== EXTRACT PROVIDED

The county is contracting with Veregy, a Columbus firm that Commissioner James Booth calls “a no-risk construction engineer,” to handle all construction details from the start.
“There are no change orders,” Booth said. “They vet the bids and make sure the contractors are qualified in all required aspects,” he said, adding that Veregy has the performance and payment bonds, not the county.
The senior project developer at Veregy, Brian Gifford, said the company is committed to the commissioners’ goal that the vast majority of subcontractors be local contractors.
“But the important word to stress here is ‘qualified.’ If a bid does not meet all the performance requirements beforehand, the bid can’t be accepted,” he said.
Drawings are completed, Gifford said Thursday. The construction itself will probably start in the next 30 days and run through next year.
In conjunction with the many energy-related improvements planned, Veregy’s Washington County project proposal includes a five-year energy guarantee of $50,300 per year. Veregy also specifies that if any subcontractor is able to perform the work at less than bid price, the savings will be returned to Washington County.
The projects include:
¯ HVAC upgrades, all three sites: A large part of the project will involve Heating, Ventilation and Air Conditioning work, including replacement of existing equipment, mechanical equipment room replacement of sheet metal and piping as required, final connections on new equipment, and service updates of all existing exhaust fans.
“The HVAC at the courthouse is on its last legs,” County Commission President Charlie Schilling said. “It’s a constant cost to fix the breakdowns.”
Commissioner Booth added, “Some years the heating, ventilating and air conditioning breakdowns in various facilities have cost the county between $180,000 and $230,000.”

====
== MATERIAL PROVIDED

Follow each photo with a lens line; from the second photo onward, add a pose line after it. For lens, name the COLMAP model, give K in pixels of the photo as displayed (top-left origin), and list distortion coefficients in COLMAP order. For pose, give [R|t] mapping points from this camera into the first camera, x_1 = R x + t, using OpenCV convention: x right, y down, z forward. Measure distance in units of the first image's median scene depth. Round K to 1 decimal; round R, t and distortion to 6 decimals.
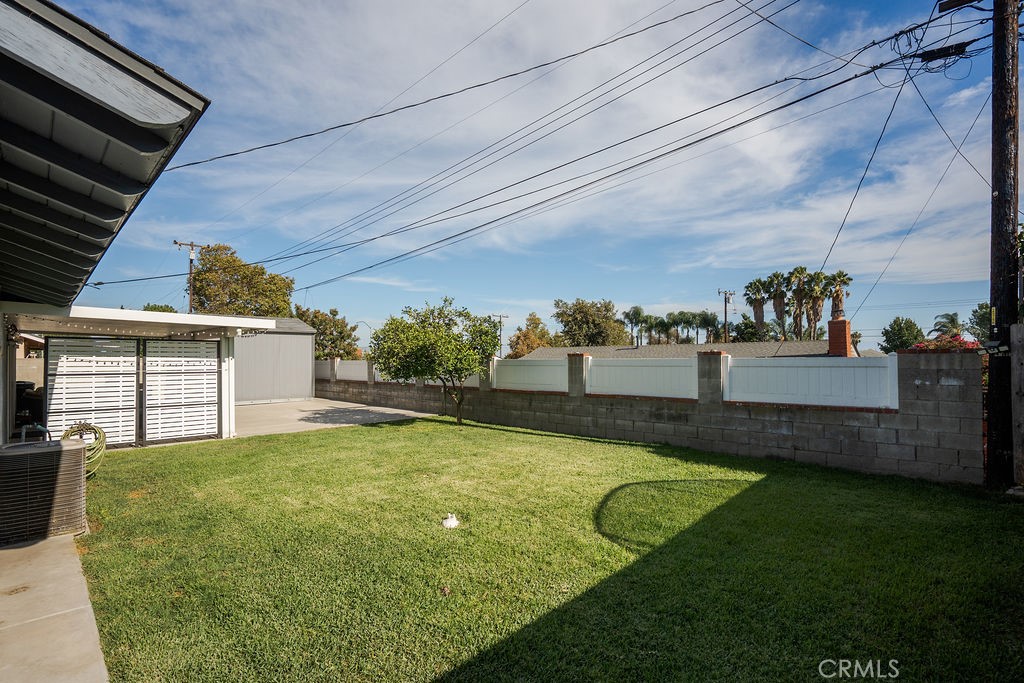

====

Reproduce word for word the stretch of the Washington County construction article from "Drawings are completed, Gifford" through "to Washington County.".

(SOLVED EXERCISE):
Drawings are completed, Gifford said Thursday. The construction itself will probably start in the next 30 days and run through next year.
In conjunction with the many energy-related improvements planned, Veregy’s Washington County project proposal includes a five-year energy guarantee of $50,300 per year. Veregy also specifies that if any subcontractor is able to perform the work at less than bid price, the savings will be returned to Washington County.